**提示された抜粋**
------------------------------------------------

文化心理学

授業コード 受講区分 学科 授業期間 履修年次 単位 担当者
232401   心理学科 前期 3・4 2 太田 裕彦

授業の主題(テーマ)
人間とその行動の形成に果たす文化の意義と役割について考え,文化行動の心理学的理解を図る。

授業の目標(講義概要)
文化心理学とは何かを概説し,人間の心理学的特性や諸行動がいかに文化的な影響を受けているのか,世界に普遍的な人間像がありうるのか,といった問題を理解し,文化による人間形成を考える視点を養うことを目指す。主としてテキストの章構成に沿って進めていく。

授業計画
第1回 オリエンテーション:文化心理学の概要を示し,本講義のねらいと進め方について説明する。 
第2回 文化と記憶(第1章):記憶を取り上げ,記憶の背景にある社会・文化的側面,個人の記憶と社会の記憶の関係,文化の伝達・継承などの問題を考える。
第3回 考え方・感じ方の文化心理学(第2章):認知や感情というものがいかに文化によって規定され,文化的な差異が認められるか,という問題について考える。 
第4回 文化と動機づけ(第3章):達成動機や原因帰属,自己評価や自己決定などと文化との関わりを取り上げる。
第5回 文化と集団(第4章):個人主義と集団主義を対比し,そこに見られる文化的影響について考える。

------------------------------------------------

**やるべきこと**
(a) 文化心理学のシラバスについて、次の問いに答えてください。
(i) この授業の担当者は誰ですか。
(ii) この授業の単位数はいくつですか。
(iii) 第4回の授業で扱うのはテキストの第何章ですか。
(b) 文化心理学のシラバスを、第5回の記述に続けて書き進めてください。

------------------------------------------------

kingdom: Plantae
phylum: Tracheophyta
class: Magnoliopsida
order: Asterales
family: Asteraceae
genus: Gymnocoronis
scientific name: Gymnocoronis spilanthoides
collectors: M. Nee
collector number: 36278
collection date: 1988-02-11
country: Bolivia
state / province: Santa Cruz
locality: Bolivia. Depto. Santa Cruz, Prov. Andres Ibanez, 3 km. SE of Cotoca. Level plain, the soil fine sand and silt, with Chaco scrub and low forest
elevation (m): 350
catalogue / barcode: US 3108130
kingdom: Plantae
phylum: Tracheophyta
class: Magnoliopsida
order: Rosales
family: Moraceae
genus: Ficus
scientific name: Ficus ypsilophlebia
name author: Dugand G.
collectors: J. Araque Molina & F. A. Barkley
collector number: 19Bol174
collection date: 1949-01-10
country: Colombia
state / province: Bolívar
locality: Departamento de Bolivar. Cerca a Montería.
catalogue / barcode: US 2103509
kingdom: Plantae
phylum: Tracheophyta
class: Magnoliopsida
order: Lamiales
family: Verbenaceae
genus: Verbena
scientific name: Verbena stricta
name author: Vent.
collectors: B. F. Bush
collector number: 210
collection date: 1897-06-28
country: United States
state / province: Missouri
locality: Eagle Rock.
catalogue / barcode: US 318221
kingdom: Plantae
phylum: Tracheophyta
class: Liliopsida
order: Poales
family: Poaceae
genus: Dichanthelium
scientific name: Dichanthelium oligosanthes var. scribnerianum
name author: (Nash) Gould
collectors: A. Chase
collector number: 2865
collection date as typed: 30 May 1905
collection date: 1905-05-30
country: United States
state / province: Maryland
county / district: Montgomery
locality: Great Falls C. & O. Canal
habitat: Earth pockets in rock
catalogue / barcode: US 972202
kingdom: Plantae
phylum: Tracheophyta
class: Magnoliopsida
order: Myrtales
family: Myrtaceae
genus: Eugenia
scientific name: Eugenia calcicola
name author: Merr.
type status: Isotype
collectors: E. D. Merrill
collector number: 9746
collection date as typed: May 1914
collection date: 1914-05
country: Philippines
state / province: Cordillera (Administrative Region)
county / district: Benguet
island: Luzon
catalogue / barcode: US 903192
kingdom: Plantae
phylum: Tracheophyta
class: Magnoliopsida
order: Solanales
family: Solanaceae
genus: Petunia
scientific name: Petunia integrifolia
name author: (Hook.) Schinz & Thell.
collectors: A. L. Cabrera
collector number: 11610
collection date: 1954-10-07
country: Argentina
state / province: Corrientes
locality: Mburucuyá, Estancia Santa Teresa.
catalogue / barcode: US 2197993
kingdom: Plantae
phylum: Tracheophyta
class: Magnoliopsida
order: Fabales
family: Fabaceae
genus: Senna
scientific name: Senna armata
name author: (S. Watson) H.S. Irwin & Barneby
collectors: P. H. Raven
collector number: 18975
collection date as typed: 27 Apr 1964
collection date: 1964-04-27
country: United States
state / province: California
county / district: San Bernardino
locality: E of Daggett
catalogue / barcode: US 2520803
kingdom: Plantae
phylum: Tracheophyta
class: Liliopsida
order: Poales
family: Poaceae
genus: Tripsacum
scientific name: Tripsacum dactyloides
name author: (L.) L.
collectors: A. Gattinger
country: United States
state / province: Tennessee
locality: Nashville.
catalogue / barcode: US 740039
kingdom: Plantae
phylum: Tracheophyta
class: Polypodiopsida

------------------------------------------------

**順番の回答**
(a)
(i) 太田 裕彦
(ii) 2単位
(iii) 第3章

(b)
第6回 文化と発達(第5章):人間の発達が生物的のみならず文化的にも大きく規定されている点について理解する。 
第7回 文化と教育(第6章):学校教育と文化との強い結びつきについて考える。 
第8回 文化とジェンダー(第7章):ジェンダーの問題がいかに文化的に規定されているかを「性」の諸問題から考える。
第9回 文化と高齢化(第8章):超高齢社会を迎えるにあたり,社会・文化的観点から老年期の問題について考える。
第10回 文化と死(第9章):ホスピスの例を通して死を迎える人間とそれを取り巻く人々の行動を文化的観点から理解する。
第11回 文化と食行動(第10章):生物的な基本行動である食行動にいかに文化が影響を与えているかを改めて考える。
第12回 文化と宗教(第13章):文化と不可分の宗教について宗教心理学的視点から考える。
第13回 文化と共生(第14章):さまざまなレベルでの異文化間葛藤とその克服を促す異文化理解の展望について考える。
第14回 まとめ:本講義の総括を行う。必要に応じて補足を行う。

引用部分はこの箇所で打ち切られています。